International Event Chale Wote Street Arts Festival

By Tsadenna G. Assefa, September 01, 2019

When August approaches, the streets of Accra prepare to welcome the thousands of people that will flood the streets on their pilgrimage to the street art mecca: Chale Wote. The name Chale Wote, not coincidentally, means friend lets go in Ga, one of the major languages in Ghana and the local language of Accra. It is also synonymous with flipflops, as they are anyone’s friend in the tropical weather the locals enjoy. But the name Chale Wote has, of recent, also become synonymous with artistic rebellion and infinite production of a variety of art forms. It is currently the largest alternative art festival our continent has to offer.

Chale Wote is an annual festival that takes place in the month of August. Dubbed “a street style paradise” by Vogue magazine, it was first launched in 2011 by Accra dot alt with support from other cultural vehicles. It started as a one-day festival and it has now grown to 11 days this year. What makes Chale Wote special is its ability to bring art of all forms to the streets of Accra in a Ghanaian style that cannot be reproduced anywhere else.   

This year’s edition took place between the 14th and the 25th of August under the theme ‘Pidgin Imaginarium’. Pidgin is a cultural phenomenon and a language formed by people of different languages to enable them to speak to each other. It is a common form of communication of people in Ghana and west Africa because of the diverse nature of the region. According to the organizers, pidgin is “… a time capsule, a time traveling memory repository and a metaphysical extension of many other lifeworld’s of creation and exchange”, the year’s main aim is to celebrate diversity by encouraging joint projects that revolve around the conceptual intersection of artistic thought and African mythology.

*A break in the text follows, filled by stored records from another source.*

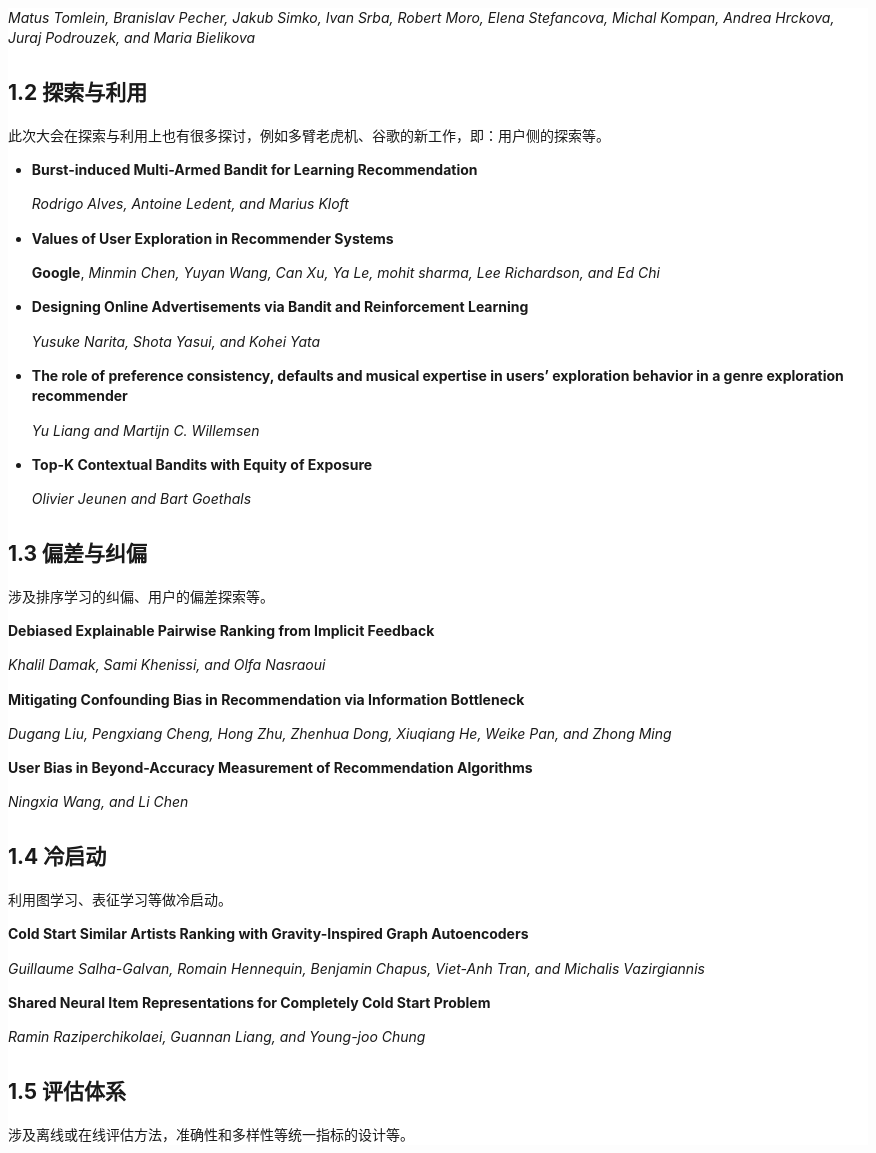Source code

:   *Matus Tomlein, Branislav Pecher, Jakub Simko, Ivan Srba, Robert Moro, Elena Stefancova, Michal Kompan, Andrea Hrckova, Juraj Podrouzek, and Maria Bielikova*

## 1.2 探索与利用

此次大会在探索与利用上也有很多探讨，例如多臂老虎机、谷歌的新工作，即：用户侧的探索等。

- **Burst-induced Multi-Armed Bandit for Learning Recommendation**

  *Rodrigo Alves, Antoine Ledent, and Marius Kloft*

- **Values of User Exploration in Recommender Systems**

  **Google**, *Minmin Chen, Yuyan Wang, Can Xu, Ya Le, mohit sharma, Lee Richardson, and Ed Chi*

- **Designing Online Advertisements via Bandit and Reinforcement Learning**

  *Yusuke Narita, Shota Yasui, and Kohei Yata*

- **The role of preference consistency, defaults and musical expertise in users’ exploration behavior in a genre exploration recommender**

  *Yu Liang and Martijn C. Willemsen*

- **Top-K Contextual Bandits with Equity of Exposure**

  *Olivier Jeunen and Bart Goethals*

## 1.3 偏差与纠偏
涉及排序学习的纠偏、用户的偏差探索等。

**Debiased Explainable Pairwise Ranking from Implicit Feedback**

*Khalil Damak, Sami Khenissi, and Olfa Nasraoui*

**Mitigating Confounding Bias in Recommendation via Information Bottleneck**

*Dugang Liu, Pengxiang Cheng, Hong Zhu, Zhenhua Dong, Xiuqiang He, Weike Pan, and Zhong Ming*

**User Bias in Beyond-Accuracy Measurement of Recommendation Algorithms**

*Ningxia Wang, and Li Chen*

## 1.4 冷启动

利用图学习、表征学习等做冷启动。

**Cold Start Similar Artists Ranking with Gravity-Inspired Graph Autoencoders**

*Guillaume Salha-Galvan, Romain Hennequin, Benjamin Chapus, Viet-Anh Tran, and Michalis Vazirgiannis*

**Shared Neural Item Representations for Completely Cold Start Problem**

*Ramin Raziperchikolaei, Guannan Liang, and Young-joo Chung*

## 1.5 评估体系

涉及离线或在线评估方法，准确性和多样性等统一指标的设计等。
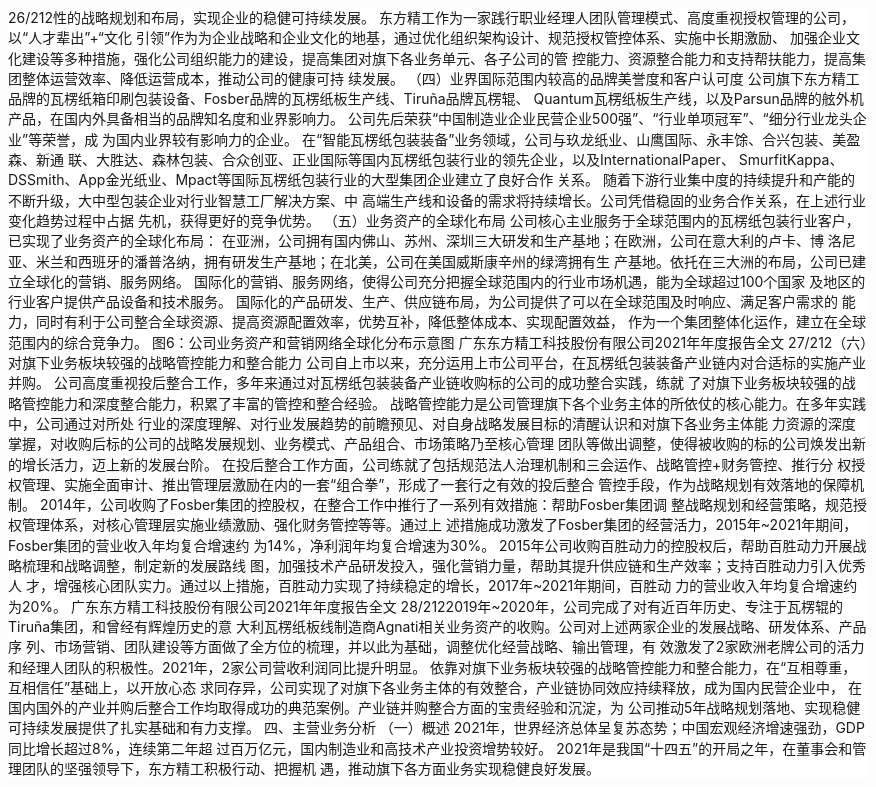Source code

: 26/212性的战略规划和布局，实现企业的稳健可持续发展。
东方精工作为一家践行职业经理人团队管理模式、高度重视授权管理的公司，以“人才辈出”+“文化
引领”作为为企业战略和企业文化的地基，通过优化组织架构设计、规范授权管控体系、实施中长期激励、
加强企业文化建设等多种措施，强化公司组织能力的建设，提高集团对旗下各业务单元、各子公司的管
控能力、资源整合能力和支持帮扶能力，提高集团整体运营效率、降低运营成本，推动公司的健康可持
续发展。
（四）业界国际范围内较高的品牌美誉度和客户认可度
公司旗下东方精工品牌的瓦楞纸箱印刷包装设备、Fosber品牌的瓦楞纸板生产线、Tiruña品牌瓦楞辊、
Quantum瓦楞纸板生产线，以及Parsun品牌的舷外机产品，在国内外具备相当的品牌知名度和业界影响力。
公司先后荣获“中国制造业企业民营企业500强”、“行业单项冠军”、“细分行业龙头企业”等荣誉，成
为国内业界较有影响力的企业。
在“智能瓦楞纸包装装备”业务领域，公司与玖龙纸业、山鹰国际、永丰馀、合兴包装、美盈森、新通
联、大胜达、森林包装、合众创亚、正业国际等国内瓦楞纸包装行业的领先企业，以及InternationalPaper、
SmurfitKappa、DSSmith、App金光纸业、Mpact等国际瓦楞纸包装行业的大型集团企业建立了良好合作
关系。
随着下游行业集中度的持续提升和产能的不断升级，大中型包装企业对行业智慧工厂解决方案、中
高端生产线和设备的需求将持续增长。公司凭借稳固的业务合作关系，在上述行业变化趋势过程中占据
先机，获得更好的竞争优势。
（五）业务资产的全球化布局
公司核心主业服务于全球范围内的瓦楞纸包装行业客户，已实现了业务资产的全球化布局：
在亚洲，公司拥有国内佛山、苏州、深圳三大研发和生产基地；在欧洲，公司在意大利的卢卡、博
洛尼亚、米兰和西班牙的潘普洛纳，拥有研发生产基地；在北美，公司在美国威斯康辛州的绿湾拥有生
产基地。依托在三大洲的布局，公司已建立全球化的营销、服务网络。
国际化的营销、服务网络，使得公司充分把握全球范围内的行业市场机遇，能为全球超过100个国家
及地区的行业客户提供产品设备和技术服务。
国际化的产品研发、生产、供应链布局，为公司提供了可以在全球范围及时响应、满足客户需求的
能力，同时有利于公司整合全球资源、提高资源配置效率，优势互补，降低整体成本、实现配置效益，
作为一个集团整体化运作，建立在全球范围内的综合竞争力。
图6：公司业务资产和营销网络全球化分布示意图
广东东方精工科技股份有限公司2021年年度报告全文
27/212（六）对旗下业务板块较强的战略管控能力和整合能力
公司自上市以来，充分运用上市公司平台，在瓦楞纸包装装备产业链内对合适标的实施产业并购。
公司高度重视投后整合工作，多年来通过对瓦楞纸包装装备产业链收购标的公司的成功整合实践，练就
了对旗下业务板块较强的战略管控能力和深度整合能力，积累了丰富的管控和整合经验。
战略管控能力是公司管理旗下各个业务主体的所依仗的核心能力。在多年实践中，公司通过对所处
行业的深度理解、对行业发展趋势的前瞻预见、对自身战略发展目标的清醒认识和对旗下各业务主体能
力资源的深度掌握，对收购后标的公司的战略发展规划、业务模式、产品组合、市场策略乃至核心管理
团队等做出调整，使得被收购的标的公司焕发出新的增长活力，迈上新的发展台阶。
在投后整合工作方面，公司练就了包括规范法人治理机制和三会运作、战略管控+财务管控、推行分
权授权管理、实施全面审计、推出管理层激励在内的一套“组合拳”，形成了一套行之有效的投后整合
管控手段，作为战略规划有效落地的保障机制。
2014年，公司收购了Fosber集团的控股权，在整合工作中推行了一系列有效措施：帮助Fosber集团调
整战略规划和经营策略，规范授权管理体系，对核心管理层实施业绩激励、强化财务管控等等。通过上
述措施成功激发了Fosber集团的经营活力，2015年~2021年期间，Fosber集团的营业收入年均复合增速约
为14%，净利润年均复合增速为30%。
2015年公司收购百胜动力的控股权后，帮助百胜动力开展战略梳理和战略调整，制定新的发展路线
图，加强技术产品研发投入，强化营销力量，帮助其提升供应链和生产效率；支持百胜动力引入优秀人
才，增强核心团队实力。通过以上措施，百胜动力实现了持续稳定的增长，2017年~2021年期间，百胜动
力的营业收入年均复合增速约为20%。
广东东方精工科技股份有限公司2021年年度报告全文
28/2122019年~2020年，公司完成了对有近百年历史、专注于瓦楞辊的Tiruña集团，和曾经有辉煌历史的意
大利瓦楞纸板线制造商Agnati相关业务资产的收购。公司对上述两家企业的发展战略、研发体系、产品序
列、市场营销、团队建设等方面做了全方位的梳理，并以此为基础，调整优化经营战略、输出管理，有
效激发了2家欧洲老牌公司的活力和经理人团队的积极性。2021年，2家公司营收利润同比提升明显。
依靠对旗下业务板块较强的战略管控能力和整合能力，在“互相尊重，互相信任”基础上，以开放心态
求同存异，公司实现了对旗下各业务主体的有效整合，产业链协同效应持续释放，成为国内民营企业中，
在国内国外的产业并购后整合工作均取得成功的典范案例。产业链并购整合方面的宝贵经验和沉淀，为
公司推动5年战略规划落地、实现稳健可持续发展提供了扎实基础和有力支撑。
四、主营业务分析
（一）概述
2021年，世界经济总体呈复苏态势；中国宏观经济增速强劲，GDP同比增长超过8%，连续第二年超
过百万亿元，国内制造业和高技术产业投资增势较好。
2021年是我国“十四五”的开局之年，在董事会和管理团队的坚强领导下，东方精工积极行动、把握机
遇，推动旗下各方面业务实现稳健良好发展。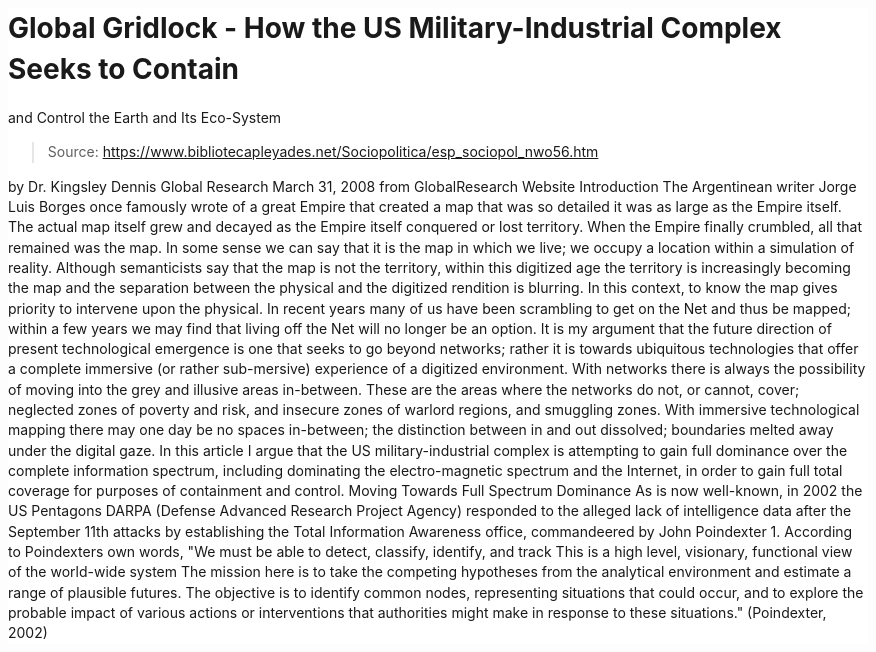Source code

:# Global Gridlock - How the US Military-Industrial Complex Seeks to Contain 
and Control the Earth and Its Eco-System

> Source: https://www.bibliotecapleyades.net/Sociopolitica/esp_sociopol_nwo56.htm

by Dr. Kingsley Dennis
Global Research
March 31, 2008
from
GlobalResearch Website
Introduction
The Argentinean writer Jorge Luis Borges once famously wrote of a great
Empire that created a map that was so detailed it was as large as the Empire
itself. The actual map itself grew and decayed as the Empire itself
conquered or lost territory. When the Empire finally crumbled, all that
remained was the map. In some sense we can say that it is the map in which
we live; we occupy a location within a simulation of reality.
Although semanticists say that the map is not
the territory, within this digitized age the territory is increasingly
becoming the map and the separation between the physical and the digitized
rendition is blurring. In this context, to know the map gives priority to
intervene upon the physical.
In recent years many of us have been scrambling
to get on the Net and thus be mapped; within a few years we may find
that living off the Net will no longer be an option.
It is my argument that the future direction of present technological
emergence is one that seeks to go beyond networks; rather it is towards
ubiquitous technologies that offer a complete immersive (or rather sub-mersive)
experience of a digitized environment.
With networks there is always the
possibility of moving into the grey and illusive areas in-between.
These are the areas where the networks do not,
or cannot, cover; neglected zones of poverty and risk, and insecure zones of
warlord regions, and smuggling zones. With immersive technological mapping
there may one day be no spaces in-between; the distinction between in
and out dissolved; boundaries melted away under the digital gaze.
In this article I argue that the US
military-industrial complex is attempting to gain full dominance over the
complete information spectrum, including dominating the electro-magnetic
spectrum and the Internet, in order to gain full total coverage for purposes
of containment and control.
Moving Towards Full
Spectrum Dominance
As is now well-known, in 2002 the US Pentagons
DARPA (Defense Advanced
Research Project Agency) responded to the alleged lack of intelligence data
after the
September 11th attacks by establishing the Total Information
Awareness office, commandeered by John Poindexter 1.
According to Poindexters own words,
"We must be able to detect, classify,
identify, and track
This is a high level, visionary, functional view of
the world-wide system
The mission here is to take the competing
hypotheses from the analytical environment and estimate a range of
plausible futures.
The objective is to identify common nodes,
representing situations that could occur, and to explore the probable
impact of various actions or interventions that authorities might make
in response to these situations."
(Poindexter, 2002)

Chale Wote has become a platform for many emerging and well-known artists from across the world to showcase their unique talents and share their stories. Since its launch, Chale Wote has been introducing revolutionary art that embodies many societal issues and concepts. It has become the stage where artists can share their opinions on current issues through limitless creative media.

Among the many programs that make Chale Wote a force to be reckoned with are interactive art, photography, fashion, extreme sports, art fairs and more. This year, it featured an open gallery that brought together 7 Ghanaian cultural agencies to bring forth a vibrant one of a kind experiences for the art connoisseur and the general public alike. The open gallery includes Africa by Design platform that allows 31 designers from 8 African countries (Burkina Faso, Cote D’Ivoire, Ethiopia, Ghana, Kenya, Mali, Nigeria and Senegal) to showcase their innovative designs of eclectic ranges.

It also includes walking tours of the historical James town, that has played a major role in the development of street arts in the capital and has a significant contribution to the social and economic status of Accra dwellers. It is also scenic in that it has the popular lighthouse that is considered as one of the major landmarks of Accra.

Besides the open gallery, it also features film labs screening works hailing from different parts of the African continent and attempts to shed light at issues of femininity, blackness, and identity. Other features of the festival include processions and performances that attempt to impact understanding around folklore and human relationship with the environment.

With over forty thousand people in attendance, the colorful festivities mark the significance of Ghana in the continent as the first African country to gain independence and by coinciding with “the year of return” that celebrates 400 years of resilience throughout the 400 years of slavery and encourages African diaspora to return. Chale Wote is a testament to the power of independent cultural initiative that draws people out for entertainment, forms a common identity for the locals and gives platform for cultural exchange.